7ob.squad, quand le streetwear bicrave de l’amour

7.obsquad

Partager de l’amour, c’est le projet de Rojin Açilan, une jeune bruxelloise de 21 ans qui vient de créer sa marque de vêtement 7ob.squad. Pleine d’ambitions, cette éducatrice en Maison des Jeunes crée des vêtements streetwear brodés à la main, et livrés avec un petit cœur dans un pochon. Style, foi, et volonté d’inclusion sont compatibles pour cette jeune entrepreneuse.

Tu peux expliquer un peu le nom de la marque ?

Le nom de la marque, c’est 7ob.squad . 7ob (prononcé « hob ») est un nom d’origine arabe qui veut dire amour. Si on veut une traduction littérale, c’est la team de l’amour. Il faut savoir que l’amour, c’est quelque chose dont j’essaie de m’inspirer au quotidien, pour vivre tout simplement. Je sais coudre. Je me suis dit que j’allais tester un combo avec les vêtements et la vidéo. Le 22 juin, c’est le lancement officiel de la marque et je vais diffuser un teaser, pour raconter la marque.

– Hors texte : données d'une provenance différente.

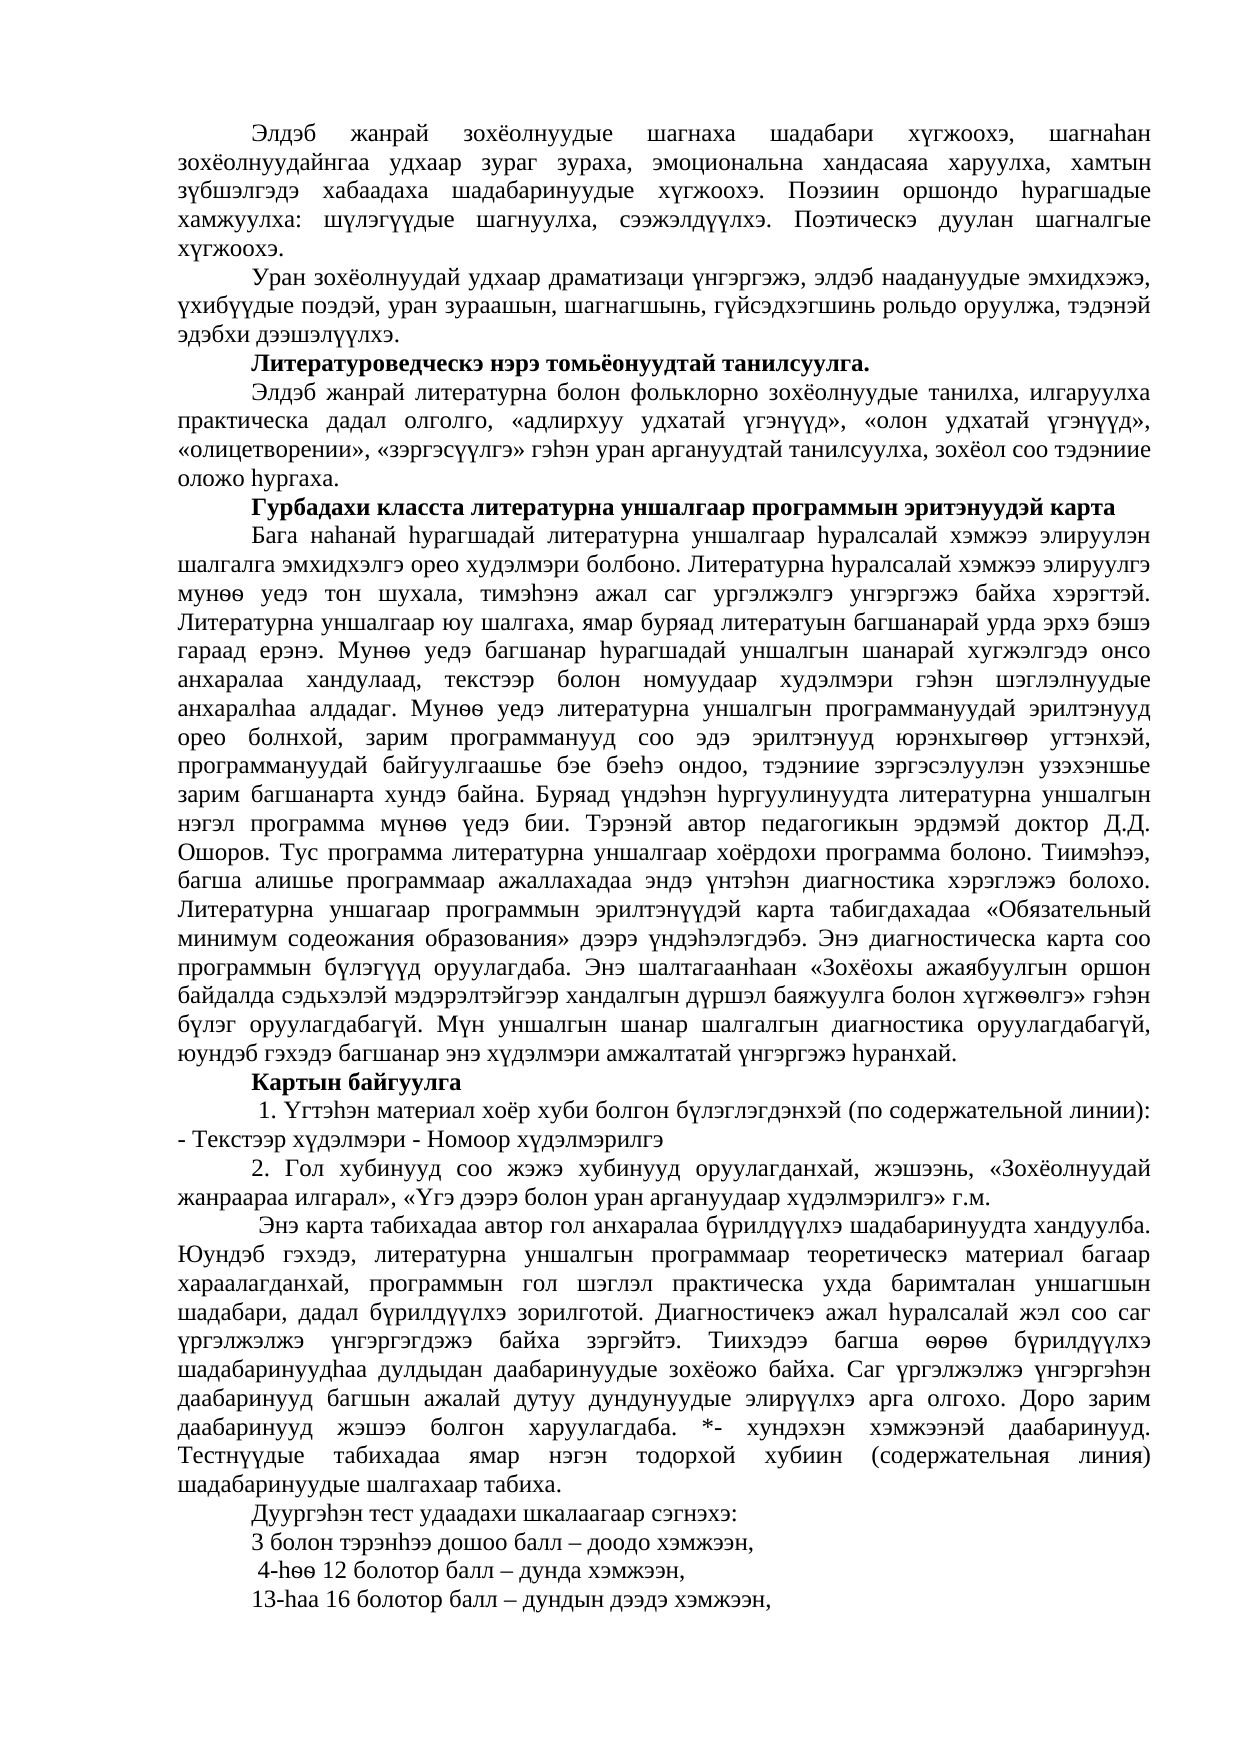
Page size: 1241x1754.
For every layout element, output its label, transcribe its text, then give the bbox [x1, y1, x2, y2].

text Гурбадахи класста литературна уншалгаар программын эритэнуудэй карта [177, 492, 1152, 521]
text Элдэб жанрай зохёолнуудые шагнаха шадабари хүгжоохэ, шагнаhан зохёолнуудайнгаа удхаар зураг зураха, эмоциональна хандасаяа харуулха, хамтын зүбшэлгэдэ хабаадаха шадабаринуудые хүгжоохэ. Поэзиин оршондо hурагшадые хамжуулха: шүлэгүүдые шагнуулха, сээжэлдүүлхэ. Поэтическэ дуулан шагналгые хүгжоохэ. [177, 118, 1152, 262]
text 1. Υгтэhэн материал хоёр хуби болгон бүлэглэгдэнхэй (по содержательной линии): - Текстээр хүдэлмэри - Номоор хүдэлмэрилгэ [177, 1096, 1152, 1153]
text 2. Гол хубинууд соо жэжэ хубинууд оруулагданхай, жэшээнь, «Зохёолнуудай жанраараа илгарал», «Υгэ дээрэ болон уран аргануудаар хүдэлмэрилгэ» г.м. [177, 1153, 1152, 1211]
text 4-hѳѳ 12 болотор балл – дунда хэмжээн, [177, 1556, 1152, 1584]
text Литературоведческэ нэрэ томьёонуудтай танилсуулга. [177, 348, 1152, 377]
text Уран зохёолнуудай удхаар драматизаци үнгэргэжэ, элдэб наадануудые эмхидхэжэ, үхибүүдые поэдэй, уран зураашын, шагнагшынь, гүйсэдхэгшинь рольдо оруулжа, тэдэнэй эдэбхи дээшэлүүлхэ. [177, 262, 1152, 348]
text 13-hаа 16 болотор балл – дундын дээдэ хэмжээн, [177, 1584, 1152, 1613]
text Бага наhанай hурагшадай литературна уншалгаар hуралсалай хэмжээ элируулэн шалгалга эмхидхэлгэ орео худэлмэри болбоно. Литературна hуралсалай хэмжээ элируулгэ мунѳѳ уедэ тон шухала, тимэhэнэ ажал саг ургэлжэлгэ унгэргэжэ байха хэрэгтэй. Литературна уншалгаар юу шалгаха, ямар буряад литератуын багшанарай урда эрхэ бэшэ гараад ерэнэ. Мунѳѳ уедэ багшанар hурагшадай уншалгын шанарай хугжэлгэдэ онсо анхаралаа хандулаад, текстээр болон номуудаар худэлмэри гэhэн шэглэлнуудые анхаралhаа алдадаг. Мунѳѳ уедэ литературна уншалгын программануудай эрилтэнууд орео болнхой, зарим программанууд соо эдэ эрилтэнууд юрэнхыгѳѳр угтэнхэй, программануудай байгуулгаашье бэе бэеhэ ондоо, тэдэниие зэргэсэлуулэн узэхэншье зарим багшанарта хундэ байна. Буряад үндэhэн hургуулинуудта литературна уншалгын нэгэл программа мүнѳѳ үедэ бии. Тэрэнэй автор педагогикын эрдэмэй доктор Д.Д. Ошоров. Тус программа литературна уншалгаар хоёрдохи программа болоно. Тиимэhээ, багша алишье программаар ажаллахадаа эндэ үнтэhэн диагностика хэрэглэжэ болохо. Литературна уншагаар программын эрилтэнүүдэй карта табигдахадаа «Обязательный минимум содеожания образования» дээрэ үндэhэлэгдэбэ. Энэ диагностическа карта соо программын бүлэгүүд оруулагдаба. Энэ шалтагаанhаан «Зохёохы ажаябуулгын оршон байдалда сэдьхэлэй мэдэрэлтэйгээр хандалгын дүршэл баяжуулга болон хүгжѳѳлгэ» гэhэн бүлэг оруулагдабагүй. Мүн уншалгын шанар шалгалгын диагностика оруулагдабагүй, юундэб гэхэдэ багшанар энэ хүдэлмэри амжалтатай үнгэргэжэ hуранхай. [177, 521, 1152, 1067]
text Картын байгуулга [177, 1067, 1152, 1096]
text Дуургэhэн тест удаадахи шкалаагаар сэгнэхэ: [177, 1498, 1152, 1527]
text Элдэб жанрай литературна болон фольклорно зохёолнуудые танилха, илгаруулха практическа дадал олголго, «адлирхуу удхатай үгэнүүд», «олон удхатай үгэнүүд», «олицетворении», «зэргэсүүлгэ» гэhэн уран аргануудтай танилсуулха, зохёол соо тэдэниие оложо hургаха. [177, 377, 1152, 492]
text 3 болон тэрэнhээ дошоо балл – доодо хэмжээн, [177, 1527, 1152, 1556]
text Энэ карта табихадаа автор гол анхаралаа бүрилдүүлхэ шадабаринуудта хандуулба. Юундэб гэхэдэ, литературна уншалгын программаар теоретическэ материал багаар хараалагданхай, программын гол шэглэл практическа ухда баримталан уншагшын шадабари, дадал бүрилдүүлхэ зорилготой. Диагностичекэ ажал hуралсалай жэл соо саг үргэлжэлжэ үнгэргэгдэжэ байха зэргэйтэ. Тиихэдээ багша ѳѳрѳѳ бүрилдүүлхэ шадабаринуудhаа дулдыдан даабаринуудые зохёожо байха. Саг үргэлжэлжэ үнгэргэhэн даабаринууд багшын ажалай дутуу дундунуудые элирүүлхэ арга олгохо. Доро зарим даабаринууд жэшээ болгон харуулагдаба. *- хундэхэн хэмжээнэй даабаринууд. Тестнүүдые табихадаа ямар нэгэн тодорхой хубиин (содержательная линия) шадабаринуудые шалгахаар табиха. [177, 1211, 1152, 1498]
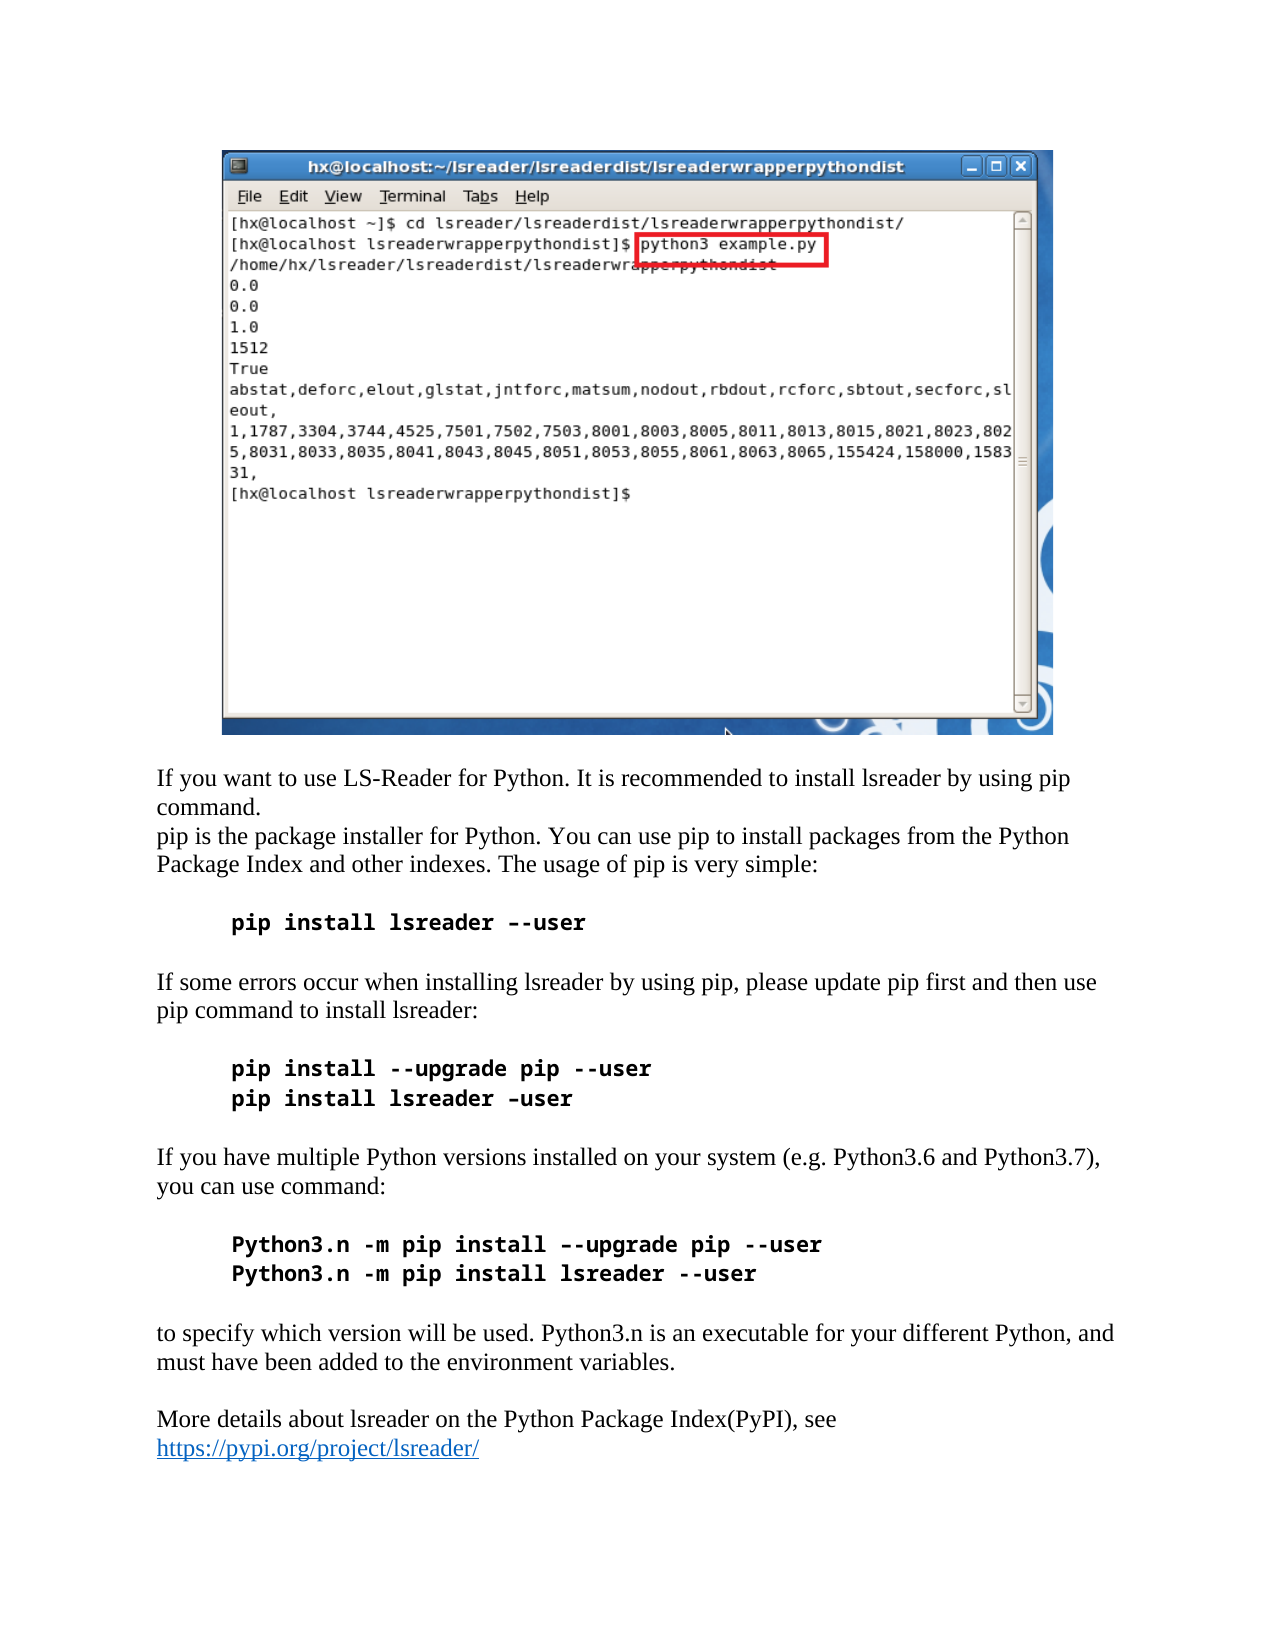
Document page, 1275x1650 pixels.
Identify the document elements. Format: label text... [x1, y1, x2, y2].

picture [221, 150, 1054, 735]
text If you want to use LS-Reader for Python. It is recommended to install lsreader by using pip command. [156, 763, 1118, 821]
text If some errors occur when installing lsreader by using pip, please update pip first and then use pip command to install lsreader: [156, 967, 1118, 1024]
text pip is the package installer for Python. You can use pip to install packages from the Python Package Index and other indexes. The usage of pip is very simple: [156, 821, 1118, 878]
text Python3.n -m pip install lsreader --user [156, 1258, 1118, 1288]
text If you have multiple Python versions installed on your system (e.g. Python3.6 and Python3.7), you can use command: [156, 1142, 1118, 1200]
text to specify which version will be used. Python3.n is an executable for your different Python, and must have been added to the environment variables. [156, 1318, 1118, 1375]
text More details about lsreader on the Python Package Index(PyPI), see https://pypi.org/project/lsreader/ [156, 1404, 1118, 1462]
text Python3.n -m pip install –-upgrade pip --user [156, 1228, 1118, 1258]
text pip install --upgrade pip --user [156, 1053, 1118, 1083]
text pip install lsreader –-user [156, 907, 1118, 937]
text pip install lsreader –user [156, 1083, 1118, 1112]
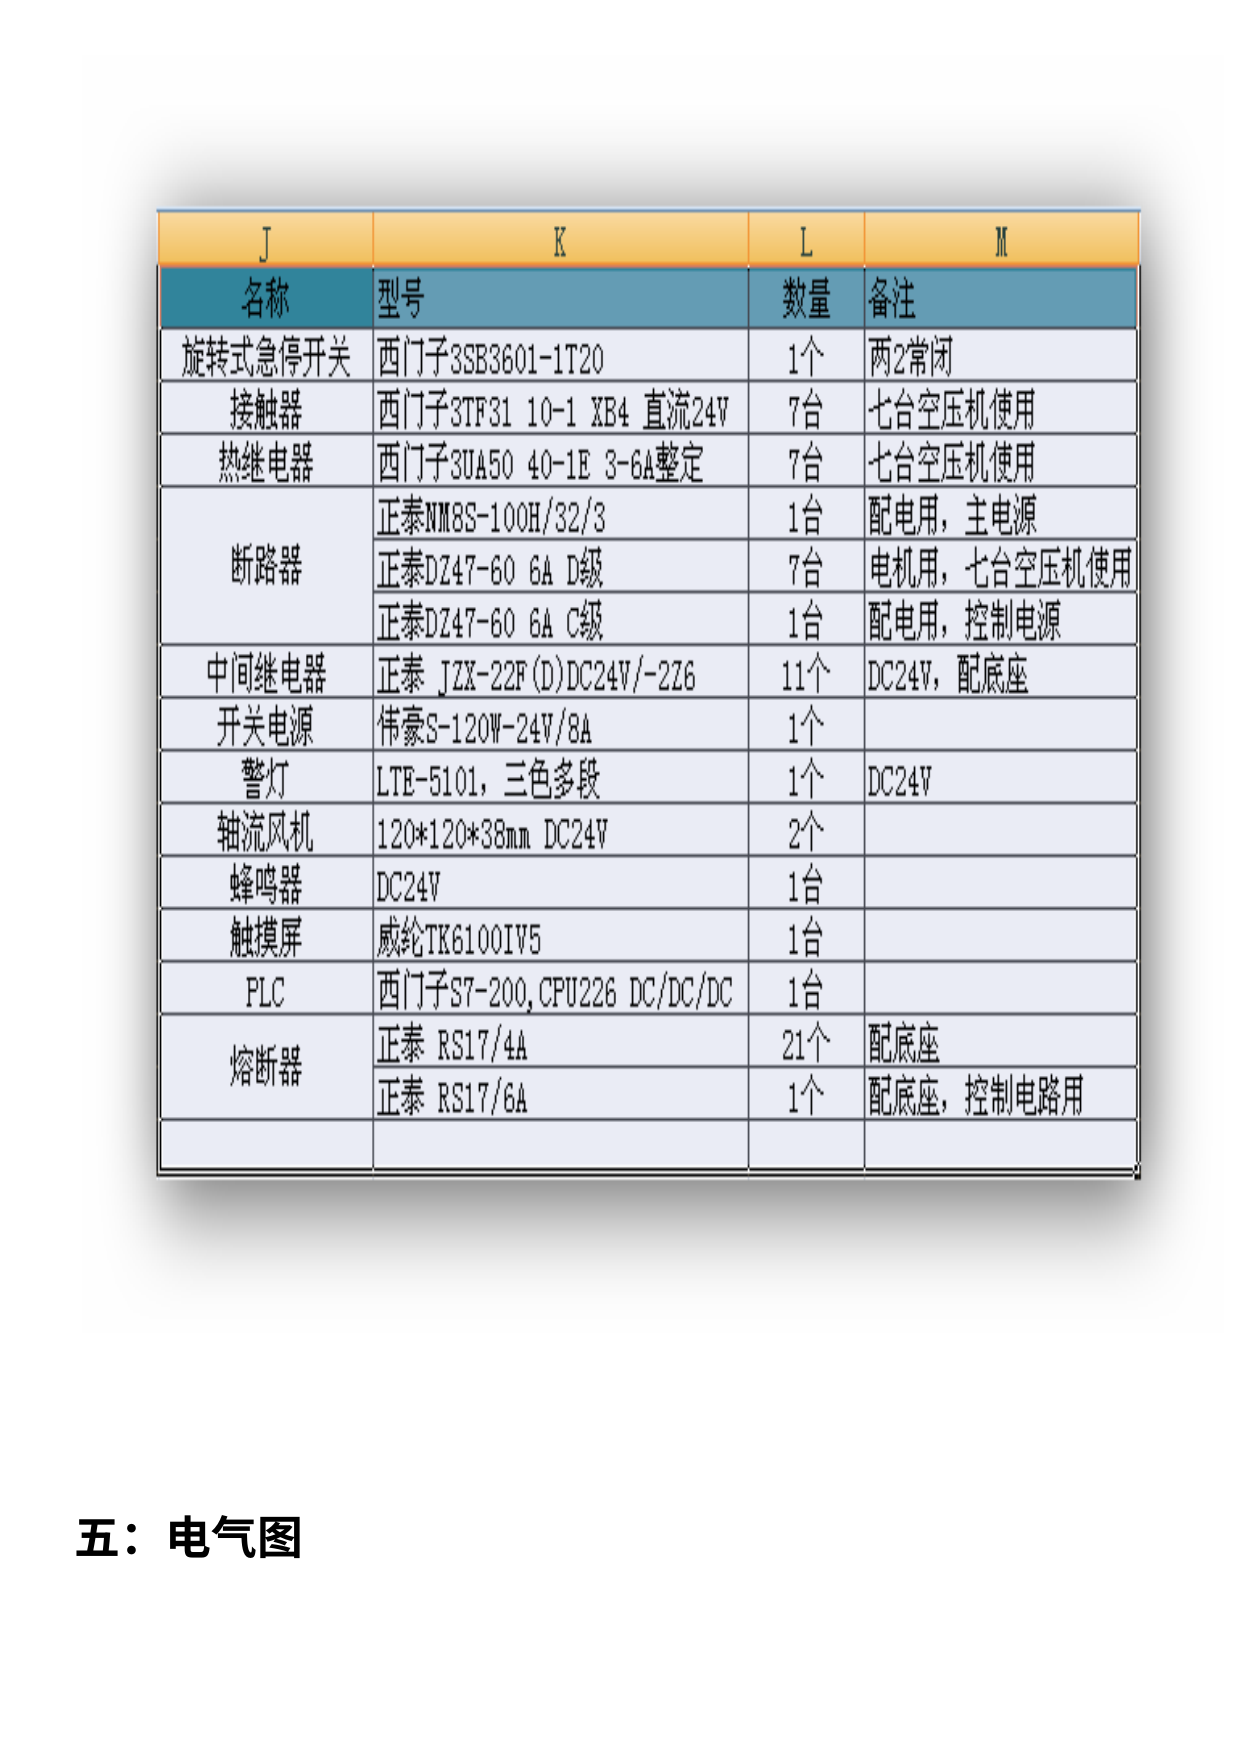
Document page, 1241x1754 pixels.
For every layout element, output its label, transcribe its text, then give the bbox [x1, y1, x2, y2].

Pourquoi avoir choisi un nom en arabe ?

Ce n’est vraiment pas anodin. Je suis d’origine kurde. Je suis très passionnée par l’art islamique. La calligraphie arabe, c’est quelque chose qui me touche beaucoup.

L’amour c’est quelque chose de très tabou, un peu comme la bicrave

Peut-on concilier la mode et la solidarité ?

Bien sûr. À l’achat d’un T-shirt, je compte mettre des petits cœurs dans des paxons. C’est le concept de la marque. L’amour, c’est quelque chose de très tabou, un peu comme la bicrave (vente de stupéfiants). Je te donne un petit cœur, mais en soum (discrètement). Je trouve que la bicrave et l’amour, c’est un même délire. Ce n’est pas assumé, et j’aimerais que ça le soit.

Tu es éducatrice en maison de jeunes. C’est ton métier qui t’a donné envie d’envoyer un message positif ?

Rojin Acilan

Rojin Açilan, fondatrice de la marque.

Ça a joué beaucoup, mais c’est surtout mon parcours en général. C’est très intime. J’ai perdu une sœur quand j’étais plus jeune. Ça a énormément joué au niveau de ma foi. Je l’avais perdue. Depuis quelques années, je recommence à reprendre la foi en Dieu. Il y a beaucoup d’amour qui s’en dégage. C’est très personnel, mais je tiens à le dire, c’est quelque chose d’important pour moi.

Au niveau du design, comment définirais-tu le style de ta marque ?

Déjà, c’est une marque qui se veut streetwear. Je vais à chaque fois jouer sur un détail : la matière. Je vais utiliser des bandes réfléchissantes sur les T-shirts. Il y a un message aussi derrière. Imaginons qu’on se prenne en photo avec un flash, le but c’est de briller !

Tout le monde pourrait porter tes vêtements ?

Oui, mais j’avoue que j’ai des publics cibles, les jeunes, et même les femmes musulmanes. Dans le sens où,  si je suis amenée à faire des pulls, je les ferai assez longs pour qu’ils arrivent en dessous des fesses. Pour les femmes qui sont désireuses de s’habiller plus long par exemple.